Savolainen H
IUMHT, Lausanne, Switzerland.
Biochem Int. 1992 Nov;28(3):475-9.
Twelve control persons excreted 282 +/- 106 micrograms proteoglycans/l urine (+/- S.D.) in a random urine sample. For four patients with a clinical proteinuria of 1.1 to 5.8 g/l, the excretion varied between 52 and 387 micrograms/l. The control proteoglycan pattern in an electrophoretic analysis on polyacrylamide gel and stained with digoxigenin followed by incubation with digoxigenin antibodies, consisted of a major band with a molecular weight of 100,000. It comigrated with a similar band in the serum proteoglycan pattern. The control pattern contained also lighter fractions with molecular weights between 50,000 and 28,000. The major proteoglycan band remained unchanged in the pattern of the proteinuric patients while conspicuous new bands appeared in the pattern of patients with proteinuria greater than 1.9 g/l. They seem to be of urinary tract origin as they had no counterparts in the serum proteoglycan pattern.
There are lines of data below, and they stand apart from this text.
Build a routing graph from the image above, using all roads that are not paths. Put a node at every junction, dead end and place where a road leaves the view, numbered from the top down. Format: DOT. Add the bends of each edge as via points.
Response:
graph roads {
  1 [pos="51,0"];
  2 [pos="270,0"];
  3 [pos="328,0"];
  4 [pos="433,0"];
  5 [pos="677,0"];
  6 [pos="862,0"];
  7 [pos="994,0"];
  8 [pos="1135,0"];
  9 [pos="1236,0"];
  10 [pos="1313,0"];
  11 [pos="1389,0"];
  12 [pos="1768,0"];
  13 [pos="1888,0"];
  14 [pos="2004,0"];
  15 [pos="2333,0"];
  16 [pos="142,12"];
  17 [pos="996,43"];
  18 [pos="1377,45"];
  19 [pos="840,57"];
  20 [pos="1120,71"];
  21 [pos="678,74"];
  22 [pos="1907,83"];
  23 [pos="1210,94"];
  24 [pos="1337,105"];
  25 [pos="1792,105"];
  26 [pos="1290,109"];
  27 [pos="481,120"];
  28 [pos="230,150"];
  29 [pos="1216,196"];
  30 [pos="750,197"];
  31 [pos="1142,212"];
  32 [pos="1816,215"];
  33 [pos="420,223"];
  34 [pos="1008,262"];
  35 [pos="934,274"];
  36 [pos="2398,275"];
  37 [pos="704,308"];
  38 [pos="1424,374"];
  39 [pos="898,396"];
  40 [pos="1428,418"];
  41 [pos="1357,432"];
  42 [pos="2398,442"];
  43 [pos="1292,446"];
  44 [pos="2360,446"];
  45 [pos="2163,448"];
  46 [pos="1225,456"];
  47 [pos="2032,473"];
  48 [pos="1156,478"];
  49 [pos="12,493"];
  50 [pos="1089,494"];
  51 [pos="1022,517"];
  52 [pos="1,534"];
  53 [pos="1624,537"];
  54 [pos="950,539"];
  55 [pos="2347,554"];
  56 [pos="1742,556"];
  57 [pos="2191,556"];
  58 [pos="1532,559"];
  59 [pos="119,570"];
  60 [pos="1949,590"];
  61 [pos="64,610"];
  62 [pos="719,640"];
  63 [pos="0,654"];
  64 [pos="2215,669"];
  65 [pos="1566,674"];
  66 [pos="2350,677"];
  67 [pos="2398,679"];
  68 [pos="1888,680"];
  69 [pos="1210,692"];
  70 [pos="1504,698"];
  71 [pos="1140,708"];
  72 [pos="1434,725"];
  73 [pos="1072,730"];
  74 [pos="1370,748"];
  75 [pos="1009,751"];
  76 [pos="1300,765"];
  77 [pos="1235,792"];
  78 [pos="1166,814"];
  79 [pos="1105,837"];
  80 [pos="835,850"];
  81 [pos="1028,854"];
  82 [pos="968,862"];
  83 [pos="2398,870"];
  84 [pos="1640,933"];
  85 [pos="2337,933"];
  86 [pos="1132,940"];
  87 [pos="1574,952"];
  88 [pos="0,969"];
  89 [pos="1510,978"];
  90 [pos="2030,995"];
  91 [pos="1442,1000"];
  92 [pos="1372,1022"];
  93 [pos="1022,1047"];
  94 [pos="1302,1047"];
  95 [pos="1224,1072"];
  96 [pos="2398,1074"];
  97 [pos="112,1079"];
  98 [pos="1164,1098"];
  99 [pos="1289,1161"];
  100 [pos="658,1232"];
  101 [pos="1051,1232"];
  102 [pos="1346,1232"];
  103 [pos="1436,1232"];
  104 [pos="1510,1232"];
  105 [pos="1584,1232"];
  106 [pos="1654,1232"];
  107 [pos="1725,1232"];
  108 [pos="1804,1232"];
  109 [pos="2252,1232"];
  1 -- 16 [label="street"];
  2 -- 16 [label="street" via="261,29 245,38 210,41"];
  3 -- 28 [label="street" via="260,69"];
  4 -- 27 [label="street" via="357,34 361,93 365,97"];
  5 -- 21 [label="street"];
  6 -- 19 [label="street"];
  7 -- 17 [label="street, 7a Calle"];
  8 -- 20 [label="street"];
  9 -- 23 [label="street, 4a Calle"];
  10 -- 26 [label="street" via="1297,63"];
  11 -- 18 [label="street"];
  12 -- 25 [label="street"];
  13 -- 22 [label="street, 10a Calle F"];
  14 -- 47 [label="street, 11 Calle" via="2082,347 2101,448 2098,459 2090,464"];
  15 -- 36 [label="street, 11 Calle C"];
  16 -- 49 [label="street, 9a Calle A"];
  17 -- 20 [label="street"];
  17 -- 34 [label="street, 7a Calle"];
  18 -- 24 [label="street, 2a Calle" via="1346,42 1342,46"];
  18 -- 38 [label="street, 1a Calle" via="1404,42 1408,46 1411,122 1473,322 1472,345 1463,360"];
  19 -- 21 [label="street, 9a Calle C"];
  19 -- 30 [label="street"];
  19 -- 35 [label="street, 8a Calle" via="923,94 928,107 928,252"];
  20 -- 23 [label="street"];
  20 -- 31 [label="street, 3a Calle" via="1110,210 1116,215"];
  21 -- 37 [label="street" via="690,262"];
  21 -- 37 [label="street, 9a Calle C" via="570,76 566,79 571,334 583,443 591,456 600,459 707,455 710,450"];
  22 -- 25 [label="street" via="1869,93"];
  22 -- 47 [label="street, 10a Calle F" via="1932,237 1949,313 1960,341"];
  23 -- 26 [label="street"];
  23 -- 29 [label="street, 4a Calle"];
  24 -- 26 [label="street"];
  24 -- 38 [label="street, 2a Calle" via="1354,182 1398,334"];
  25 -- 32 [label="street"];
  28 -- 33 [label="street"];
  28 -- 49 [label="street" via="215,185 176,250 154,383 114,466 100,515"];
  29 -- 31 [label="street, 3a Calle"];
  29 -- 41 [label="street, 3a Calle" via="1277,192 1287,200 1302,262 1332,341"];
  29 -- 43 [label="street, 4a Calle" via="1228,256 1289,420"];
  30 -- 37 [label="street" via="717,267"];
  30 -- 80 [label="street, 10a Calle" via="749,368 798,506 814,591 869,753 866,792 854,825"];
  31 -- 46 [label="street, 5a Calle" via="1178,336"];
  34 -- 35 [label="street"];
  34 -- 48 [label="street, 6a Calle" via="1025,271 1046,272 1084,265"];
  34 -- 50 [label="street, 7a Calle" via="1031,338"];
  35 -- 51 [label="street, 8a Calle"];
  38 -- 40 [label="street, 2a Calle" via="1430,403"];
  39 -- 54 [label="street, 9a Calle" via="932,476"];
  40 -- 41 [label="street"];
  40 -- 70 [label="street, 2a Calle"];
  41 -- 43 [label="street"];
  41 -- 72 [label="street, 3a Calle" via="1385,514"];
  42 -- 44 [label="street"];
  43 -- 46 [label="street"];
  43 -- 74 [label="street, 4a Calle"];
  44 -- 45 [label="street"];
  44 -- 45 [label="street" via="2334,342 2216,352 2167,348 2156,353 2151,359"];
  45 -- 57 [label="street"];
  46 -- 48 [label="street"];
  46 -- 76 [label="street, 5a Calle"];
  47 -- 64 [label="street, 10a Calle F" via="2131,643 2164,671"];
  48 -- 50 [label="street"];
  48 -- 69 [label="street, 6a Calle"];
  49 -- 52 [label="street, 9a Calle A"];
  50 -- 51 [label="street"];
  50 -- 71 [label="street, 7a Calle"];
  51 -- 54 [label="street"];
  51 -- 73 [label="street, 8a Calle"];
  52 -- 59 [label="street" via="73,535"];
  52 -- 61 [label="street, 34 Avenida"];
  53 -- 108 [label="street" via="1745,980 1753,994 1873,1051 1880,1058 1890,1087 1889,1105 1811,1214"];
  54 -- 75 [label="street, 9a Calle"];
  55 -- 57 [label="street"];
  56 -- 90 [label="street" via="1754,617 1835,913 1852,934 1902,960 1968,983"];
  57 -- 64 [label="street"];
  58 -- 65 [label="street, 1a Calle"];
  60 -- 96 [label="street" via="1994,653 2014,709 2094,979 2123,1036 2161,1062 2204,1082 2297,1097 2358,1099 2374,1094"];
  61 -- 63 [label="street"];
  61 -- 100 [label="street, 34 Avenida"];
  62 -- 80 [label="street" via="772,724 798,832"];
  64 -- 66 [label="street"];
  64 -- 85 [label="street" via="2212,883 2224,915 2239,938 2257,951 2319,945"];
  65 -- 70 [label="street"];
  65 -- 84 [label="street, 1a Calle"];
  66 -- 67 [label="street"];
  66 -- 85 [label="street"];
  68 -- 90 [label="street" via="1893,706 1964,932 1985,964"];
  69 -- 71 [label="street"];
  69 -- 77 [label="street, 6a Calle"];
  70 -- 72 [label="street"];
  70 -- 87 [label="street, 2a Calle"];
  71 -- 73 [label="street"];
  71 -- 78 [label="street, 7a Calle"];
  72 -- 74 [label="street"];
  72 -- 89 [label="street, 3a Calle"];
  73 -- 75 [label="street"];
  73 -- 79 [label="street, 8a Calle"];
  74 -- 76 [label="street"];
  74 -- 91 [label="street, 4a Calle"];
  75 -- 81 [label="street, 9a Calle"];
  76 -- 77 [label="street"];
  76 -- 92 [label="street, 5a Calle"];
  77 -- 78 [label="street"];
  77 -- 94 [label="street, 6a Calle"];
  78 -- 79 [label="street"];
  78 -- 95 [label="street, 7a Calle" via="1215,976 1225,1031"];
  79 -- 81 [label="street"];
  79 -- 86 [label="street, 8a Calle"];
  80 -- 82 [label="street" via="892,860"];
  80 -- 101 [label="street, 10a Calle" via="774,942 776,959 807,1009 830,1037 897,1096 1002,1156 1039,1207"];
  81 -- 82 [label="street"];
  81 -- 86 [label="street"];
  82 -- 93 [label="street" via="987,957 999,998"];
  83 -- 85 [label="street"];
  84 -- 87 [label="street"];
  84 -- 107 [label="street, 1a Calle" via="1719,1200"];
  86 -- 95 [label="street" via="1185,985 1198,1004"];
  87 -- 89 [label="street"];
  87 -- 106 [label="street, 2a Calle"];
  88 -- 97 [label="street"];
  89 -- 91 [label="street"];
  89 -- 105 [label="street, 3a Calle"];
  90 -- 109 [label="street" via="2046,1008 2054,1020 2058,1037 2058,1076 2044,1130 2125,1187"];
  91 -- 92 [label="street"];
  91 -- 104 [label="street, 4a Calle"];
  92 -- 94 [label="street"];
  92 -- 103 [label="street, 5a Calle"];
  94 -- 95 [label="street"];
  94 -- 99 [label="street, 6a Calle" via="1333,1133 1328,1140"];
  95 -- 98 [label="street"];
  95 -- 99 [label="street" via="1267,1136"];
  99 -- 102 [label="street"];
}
12名对照者的随机尿样中蛋白聚糖排泄量为282±106微克/升尿(±标准差)。4例临床蛋白尿为1.1至5.8克/升的患者,排泄量在52至387微克/升之间。在聚丙烯酰胺凝胶上进行电泳分析并用洋地黄毒苷染色,随后与洋地黄毒苷抗体孵育,对照蛋白聚糖图谱由一条分子量为100,000的主要条带组成。它与血清蛋白聚糖图谱中的一条类似条带迁移位置相同。对照图谱中还包含分子量在50,000至28,000之间的较浅条带。蛋白尿患者的图谱中主要蛋白聚糖条带保持不变,而蛋白尿大于1.9克/升的患者图谱中出现了明显的新条带。它们似乎起源于尿路,因为在血清蛋白聚糖图谱中没有对应条带。